Ever since reading her book “Just Kids” a few years ago, I’ve had a girl crush on Patti Smith. I was always aware of her through her music in the 1970’s, as a teenager growing up during the punk era, strong women icons had been few and far between until then, but since her book I adore everything about her. From her way of dressing to the things she says and how she says it, she is one cool lady.
I was lucky enough to see her gig in Manchester a few years ago and at 67 years old she still has more energy and charisma than many female artists currently in the music business. It was with some interest that I read her views on women in the music industry, which seems to be a hot topic, at the moment, in her recent interview with the Independent.
I: What’s your view on the sexualisation of women in the music industry? Is it necessary for musicians to take their clothes off as often as they do?
P: “I can’t judge how another person does their work. Everyone has a choice and the music industry is much more open that it was when I was younger. Certain things are gone, others have developed, but everyone makes their choices. Pop music has always been about the mainstream and what appeals to the public. I don’t feel it’s my place to judge. I just look at things as a fan, I like or or I don’t like it. I love Rihanna’s song, Stay. I didn’t know much about it, but I found it so touching, so beautiful and it didn’t bother me that in her music video she sung it naked in the bathtub. I thought it was beautiful. I have bigger concerns that what pop stars are doing. I’m more concerned about our environment, what industrialists are doing to it. But I would always say to anyone, you make choices that are important to you. Don’t allow yourself to be exploited by something as fleeting as fame and fortune. If you’re presenting yourself in a way that important to you in communicating your vision, then so be it.
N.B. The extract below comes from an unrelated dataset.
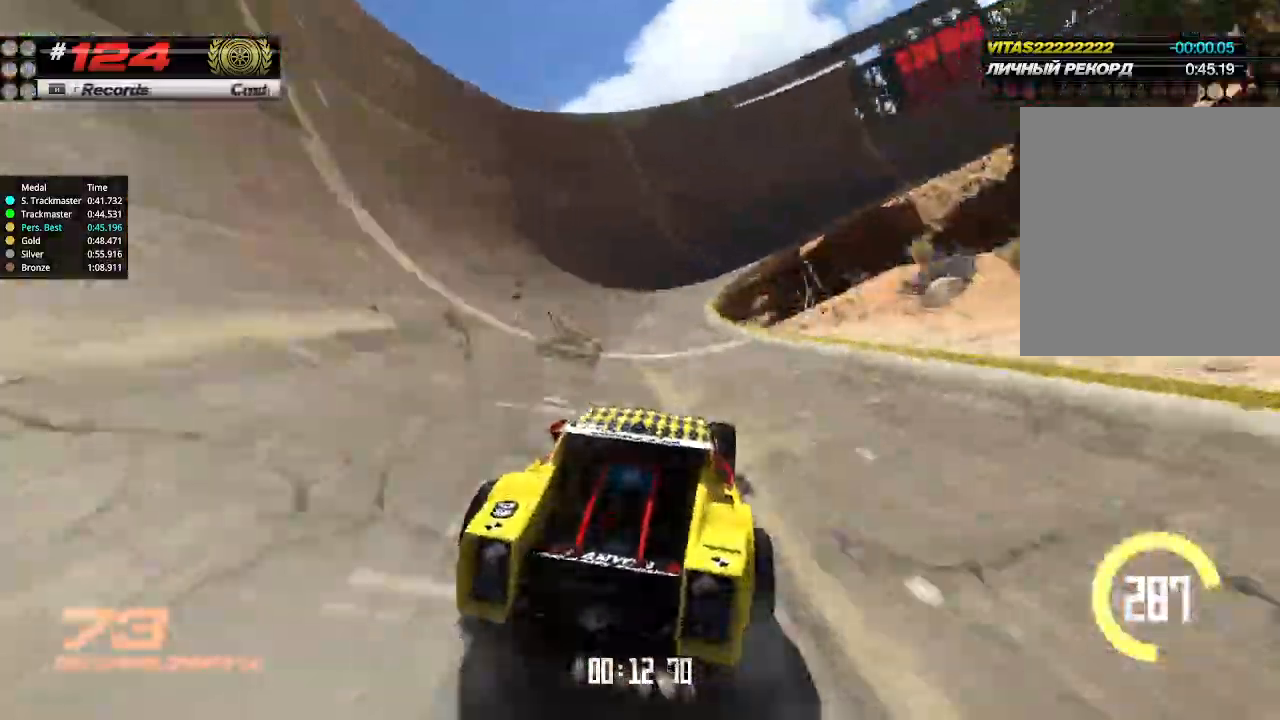
{"keys": ["right", "up"], "events": [[267, "down", "down"], [267, "right", "down"], [333, "down", "up"]]}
No one should allow themselves to be exploited ever.”
She has recently written a lullaby for the film Noah, which stars Russell Crowe and in the interview, which you can read in full here, she talks about the possibility of making a film of Just Kids, which is the truly uplifting and heartfelt story she tells of her life with photographer Robert Mapplethorpe. It would make an amazing film if interpreted with as much sensitively as the book.